Conclusion and recommendation. First and foremost it is up to the people and political system of Taiwan to resolve the crisis. In our view as foreign observers who care deeply for Taiwan and its future, it is clear that actions along the following lines would be most helpful and appropriate:

  1. Abolition of the Special Investigation Division, and an end to the powers that were vested in this office. A return to normalcy in the prosecutorial branch is long overdue,
  2. Judicial reform with the goal of complete removal of political influence in the judiciary, ensuring a complete independence from either the executive or legislative branch of government, leading to a clear separation of powers, and
  3. Legislative reform so that the legislative process becomes a true give-and-take of political negotiations, where all political opinions are shown respect and where decisions are made on the basis of rational discussion rather than physical threats and confrontation.

Signatories:

  1. Clive M. Ansley, Canadian Human Rights Lawyer and Member, Board of Directors, Lawyers Rights Watch Canada, Vancouver, Canada
  2. Coen Blaauw, Executive Director, Formosan Association for Public Relations, Washington, D.C.

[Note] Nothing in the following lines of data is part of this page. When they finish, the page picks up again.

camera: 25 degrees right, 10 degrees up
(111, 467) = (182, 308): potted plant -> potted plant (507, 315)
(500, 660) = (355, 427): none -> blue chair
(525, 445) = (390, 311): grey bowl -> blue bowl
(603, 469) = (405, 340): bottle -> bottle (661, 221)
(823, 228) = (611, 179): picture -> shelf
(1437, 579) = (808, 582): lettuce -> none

  3. Jean-Pierre Cabestan, professor and head, Department of Government and International Studies, Baptist University, Hong Kong
  4. Gordon Chang, Author, Nuclear Showdown: North Korea Takes On the World and The Coming Collapse of China
  5. Wen-yen Chen, Professor Emeritus, University of the District of Columbia, and former president, North America Taiwanese Professors' Association
  6. William Cox MD, Nome, Alaska
  7. Michael Danielsen, Chairman, Taiwan Corner, Copenhagen, Denmark
  8. June Teufel Dreyer, Professor, Political Science, University of Miami, Miami, Florida
  9. Stephen R. Halsey, Assistant Professor of History, University of Miami, Florida
  10. William T. Hipwell, Professor of Geography and Environmental Studies, Carleton University, Ottawa, Canada
  11. Michael Rand Hoare, Research Associate at the School of Oriental and African Studies, University of London
  12. Thomas G. Hughes, Former chief of staff to the late Senator Claiborne Pell (D-RI), Washington D.C.

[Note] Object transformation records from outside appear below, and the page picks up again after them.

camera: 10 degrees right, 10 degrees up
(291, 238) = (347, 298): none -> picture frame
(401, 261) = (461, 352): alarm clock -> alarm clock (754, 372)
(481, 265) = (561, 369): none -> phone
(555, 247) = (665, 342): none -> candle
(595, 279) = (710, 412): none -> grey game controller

  13. Bruce Jacobs, Professor of Asian Languages and Studies, Monash University, Melbourne, Australia
  14. Richard Kagan, Professor Emeritus of History, Hamline University, St Paul Minnesota and author, Taiwan's Statesman, Lee Teng-hui and Democracy in Asia and Mayor Chen Shui-bian: Taipei, Taiwan
  15. Mark Kao, President, Formosan Association for Public Affairs, Washington, D.C.

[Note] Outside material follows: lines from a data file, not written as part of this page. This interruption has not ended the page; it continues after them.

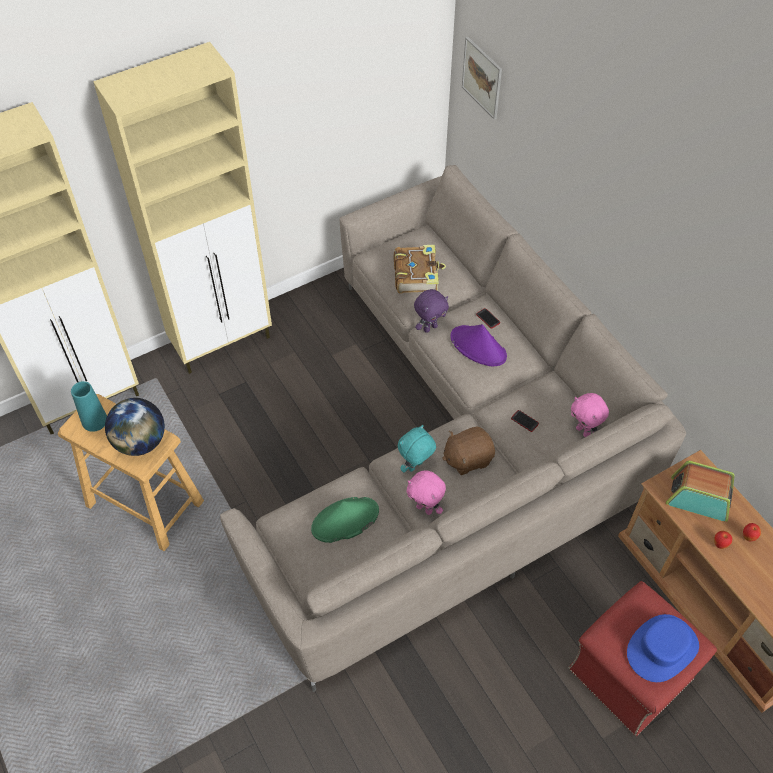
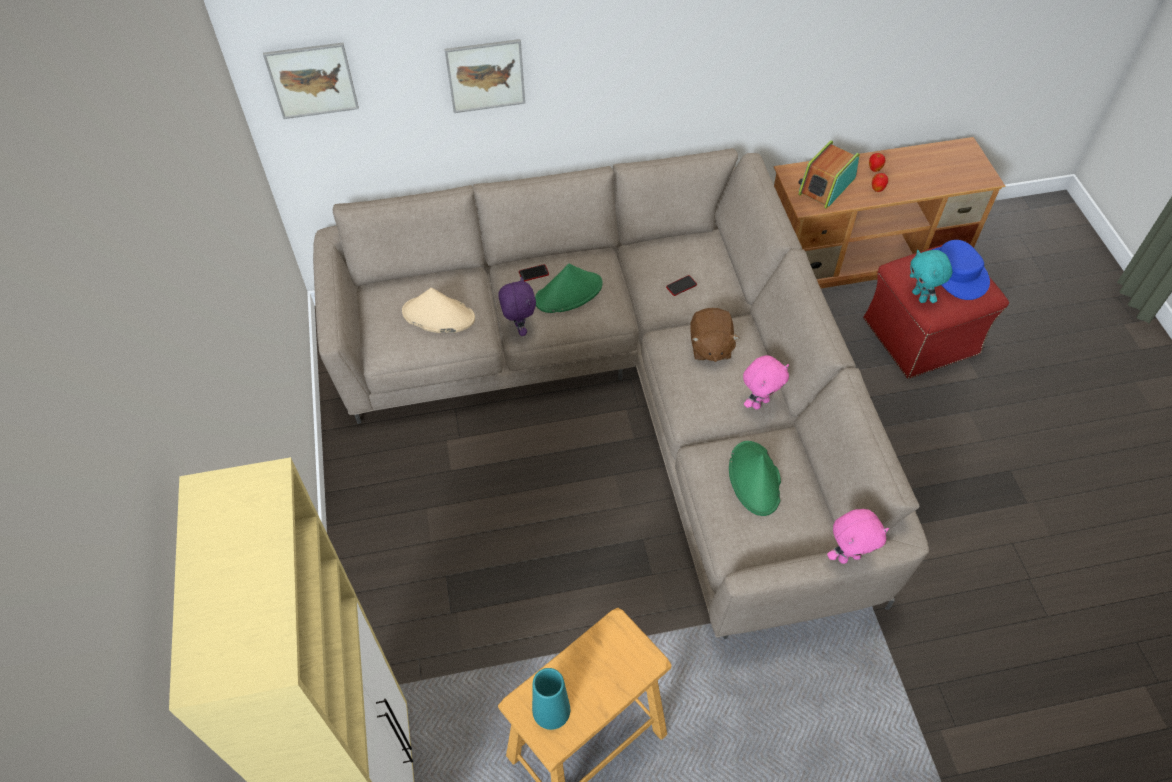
camera: 70 degrees left, 0 degrees up
(140, 442) = (610, 655): globe -> none
(223, 342) = (368, 588): beige cabinet -> none
(415, 467) = (705, 395): turquoise plush toy -> turquoise plush toy (920, 297)
(417, 275) = (438, 315): book -> beige hat
(478, 347) = (569, 293): purple hat -> green hat
(560, 169) = (486, 76): none -> picture
(583, 431) = (710, 246): pink plush toy -> pink plush toy (848, 556)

  16. Jerome Keating, Associate Professor, National Taipei University (retired), and author, Island in the Stream, a Quick Case Study of Taiwan's Complex History and Taiwan, the Search for Identity
  17. Hon. David Kilgour, Former Member of the Canadian Parliament and Secretary of State for Asia-Pacific (2002-2003), Ottawa, Canada
  18. Paul Kovenock, U.S. Department of State (retired), Arlington, Virginia
  19. Donald Rodgers, Associate Professor of Political Science, Austin College, Texas
  20. Christian Schafferer, Associate Professor, Department of International Trade, Overseas Chinese University, Taiwan, Editor, Journal of Contemporary Eastern Asia, President, Asian Political and International Studies Association
  21. David Schak, Adjunct Associate Professor of International Business and Asian Studies, Griffith University, Brisbane, Australia
  22. Rev. Michael Stainton, President, Taiwanese Human Rights Association of Canada, Toronto, Canada
  23. Ross Terrill, Fairbank Center, Harvard University, Cambridge, Massachusetts; author, The New Chinese Empire and Mao
  24. Rev. Milo Thornberry, Author, Fireproof Moth, A missionary in Taiwan's White Terror
  25. John Tkacik, US foreign service (retired) and President, China Business Intelligence, Alexandria, Virginia
  26. Arthur Waldron, Lauder Professor of International Relations, Department of History, University of Pennsylvania, Philadelphia
  27. Hon. Josef Weidenholzer, Member of European Parliament, Professor, Institute of Societal and Social Policy, Johannes Kepler University of Linz, Austria
  28. Gerrit van der Wees, Editor, Taiwan Communiqué, Washington, D.C.
  29. Michael Yahuda, Professor Emeritus, the London School of Economics, Visiting Scholar, George Washington University, Washington D.C.